-- Task brief --
Rewrite the material below so that each occurrence of "Talen Tools" becomes "Talen Garden", with everything else unchanged and the pictures omitted.

*** Given records Section Begins ***

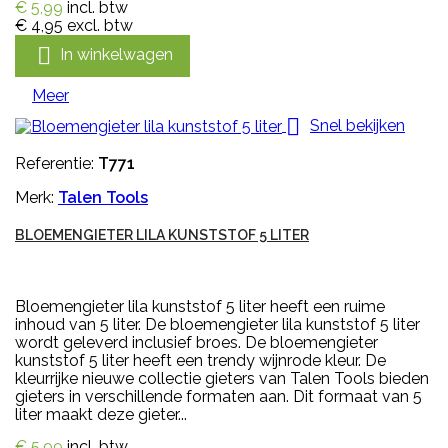
€ 5,99
incl. btw
€ 4,95
excl. btw

In winkelwagen
Meer

Snel bekijken
Referentie:
T771
Merk:
Talen Tools
BLOEMENGIETER LILA KUNSTSTOF 5 LITER
Bloemengieter lila kunststof 5 liter heeft een ruime
inhoud van 5 liter. De bloemengieter lila kunststof 5 liter
wordt geleverd inclusief broes. De bloemengieter
kunststof 5 liter heeft een trendy wijnrode kleur. De
kleurrijke nieuwe collectie gieters van Talen Tools bieden
gieters in verschillende formaten aan. Dit formaat van 5
liter maakt deze gieter...
€ 5,99
incl. btw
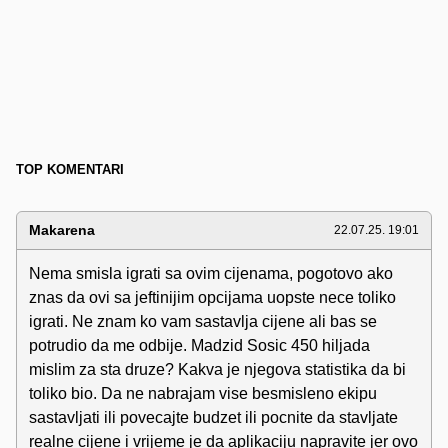
TOP KOMENTARI
Makarena
22.07.25. 19:01
Nema smisla igrati sa ovim cijenama, pogotovo ako
znas da ovi sa jeftinijim opcijama uopste nece toliko
igrati. Ne znam ko vam sastavlja cijene ali bas se
potrudio da me odbije. Madzid Sosic 450 hiljada
mislim za sta druze? Kakva je njegova statistika da bi
toliko bio. Da ne nabrajam vise besmisleno ekipu
sastavljati ili povecajte budzet ili pocnite da stavljate
realne cijene i vrijeme je da aplikaciju napravite jer ovo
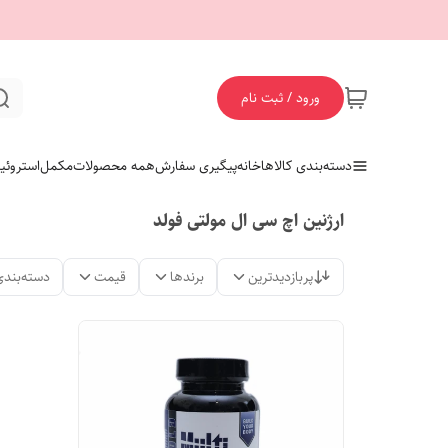
ورود / ثبت نام
دسته‌بندی کالاها
خانه
پیگیری سفارش
همه محصولات
مکمل
استروئی
ارژنین اچ سی ال مولتی فولد
پربازدیدترین
برندها
قیمت
دسته‌بندی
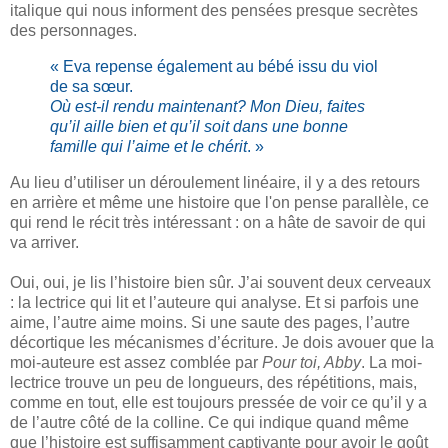
italique qui nous informent des pensées presque secrètes
des personnages.
« Eva repense également au bébé issu du viol
de sa sœur.
Où est-il rendu maintenant? Mon Dieu, faites
qu’il aille bien et qu’il soit dans une bonne
famille qui l’aime et le chérit
. »
Au lieu d’utiliser un déroulement linéaire, il y a des retours
en arrière et même une histoire que l'on pense parallèle, ce
qui rend le récit très intéressant : on a hâte de savoir de qui
va arriver.
Oui, oui, je lis l’histoire bien sûr. J’ai souvent deux cerveaux
: la lectrice qui lit et l’auteure qui analyse. Et si parfois une
aime, l’autre aime moins. Si une saute des pages, l’autre
décortique les mécanismes d’écriture. Je dois avouer que la
moi-auteure est assez comblée par
Pour toi, Abby
. La moi-
lectrice trouve un peu de longueurs, des répétitions, mais,
comme en tout, elle est toujours pressée de voir ce qu’il y a
de l’autre côté de la colline. Ce qui indique quand même
que l’histoire est suffisamment captivante pour avoir le goût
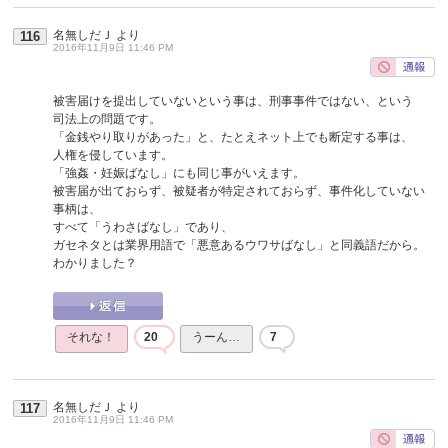
名無しだＪ
より
116
2016年11月9日 11:46 PM
被害届けを提出していないという事は、刑事事件ではない、という
司法上の問題です。
「金銭やり取りがあった」と、たとえネット上でも断定する事は、
人権を侵しています。
「強姦・妊娠ばなし」にも同じ事がいえます。
被害届が出ておらず、被疑者が特定されておらず、事件化していない
事柄は、
すべて「うわさばなし」であり、
ガセネタとは業界用語で「悪意あるウワサばなし」と同義語だから。
わかりました？
それな！
20
うーん…
7
名無しだＪ
より
117
2016年11月9日 11:46 PM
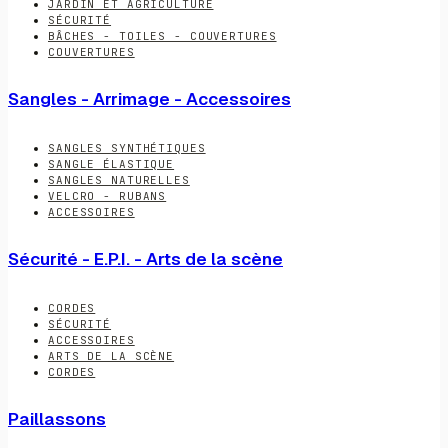
JARDIN ET AGRICULTURE
SÉCURITÉ
BÂCHES - TOILES - COUVERTURES
COUVERTURES
Sangles - Arrimage - Accessoires
SANGLES SYNTHÉTIQUES
SANGLE ÉLASTIQUE
SANGLES NATURELLES
VELCRO - RUBANS
ACCESSOIRES
Sécurité - E.P.I. - Arts de la scène
CORDES
SÉCURITÉ
ACCESSOIRES
ARTS DE LA SCÈNE
CORDES
Paillassons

*** Given records Section Ends ***

-- Task answer --
€ 5,99
incl. btw
€ 4,95
excl. btw

In winkelwagen
Meer

Snel bekijken
Referentie:
T771
Merk:
Talen Garden
BLOEMENGIETER LILA KUNSTSTOF 5 LITER
Bloemengieter lila kunststof 5 liter heeft een ruime
inhoud van 5 liter. De bloemengieter lila kunststof 5 liter
wordt geleverd inclusief broes. De bloemengieter
kunststof 5 liter heeft een trendy wijnrode kleur. De
kleurrijke nieuwe collectie gieters van Talen Garden bieden
gieters in verschillende formaten aan. Dit formaat van 5
liter maakt deze gieter...
€ 5,99
incl. btw
TOP KOMENTARI
Makarena
22.07.25. 19:01
Nema smisla igrati sa ovim cijenama, pogotovo ako
znas da ovi sa jeftinijim opcijama uopste nece toliko
igrati. Ne znam ko vam sastavlja cijene ali bas se
potrudio da me odbije. Madzid Sosic 450 hiljada
mislim za sta druze? Kakva je njegova statistika da bi
toliko bio. Da ne nabrajam vise besmisleno ekipu
sastavljati ili povecajte budzet ili pocnite da stavljate
realne cijene i vrijeme je da aplikaciju napravite jer ovo
ورود / ثبت نام
دسته‌بندی کالاها
خانه
پیگیری سفارش
همه محصولات
مکمل
استروئی
ارژنین اچ سی ال مولتی فولد
پربازدیدترین
برندها
قیمت
دسته‌بندی
italique qui nous informent des pensées presque secrètes
des personnages.
« Eva repense également au bébé issu du viol
de sa sœur.
Où est-il rendu maintenant? Mon Dieu, faites
qu’il aille bien et qu’il soit dans une bonne
famille qui l’aime et le chérit
. »
Au lieu d’utiliser un déroulement linéaire, il y a des retours
en arrière et même une histoire que l'on pense parallèle, ce
qui rend le récit très intéressant : on a hâte de savoir de qui
va arriver.
Oui, oui, je lis l’histoire bien sûr. J’ai souvent deux cerveaux
: la lectrice qui lit et l’auteure qui analyse. Et si parfois une
aime, l’autre aime moins. Si une saute des pages, l’autre
décortique les mécanismes d’écriture. Je dois avouer que la
moi-auteure est assez comblée par
Pour toi, Abby
. La moi-
lectrice trouve un peu de longueurs, des répétitions, mais,
comme en tout, elle est toujours pressée de voir ce qu’il y a
de l’autre côté de la colline. Ce qui indique quand même
que l’histoire est suffisamment captivante pour avoir le goût
名無しだＪ
より
116
2016年11月9日 11:46 PM
被害届けを提出していないという事は、刑事事件ではない、という
司法上の問題です。
「金銭やり取りがあった」と、たとえネット上でも断定する事は、
人権を侵しています。
「強姦・妊娠ばなし」にも同じ事がいえます。
被害届が出ておらず、被疑者が特定されておらず、事件化していない
事柄は、
すべて「うわさばなし」であり、
ガセネタとは業界用語で「悪意あるウワサばなし」と同義語だから。
わかりました？
それな！
20
うーん…
7
名無しだＪ
より
117
2016年11月9日 11:46 PM
JARDIN ET AGRICULTURE
SÉCURITÉ
BÂCHES - TOILES - COUVERTURES
COUVERTURES
Sangles - Arrimage - Accessoires
SANGLES SYNTHÉTIQUES
SANGLE ÉLASTIQUE
SANGLES NATURELLES
VELCRO - RUBANS
ACCESSOIRES
Sécurité - E.P.I. - Arts de la scène
CORDES
SÉCURITÉ
ACCESSOIRES
ARTS DE LA SCÈNE
CORDES
Paillassons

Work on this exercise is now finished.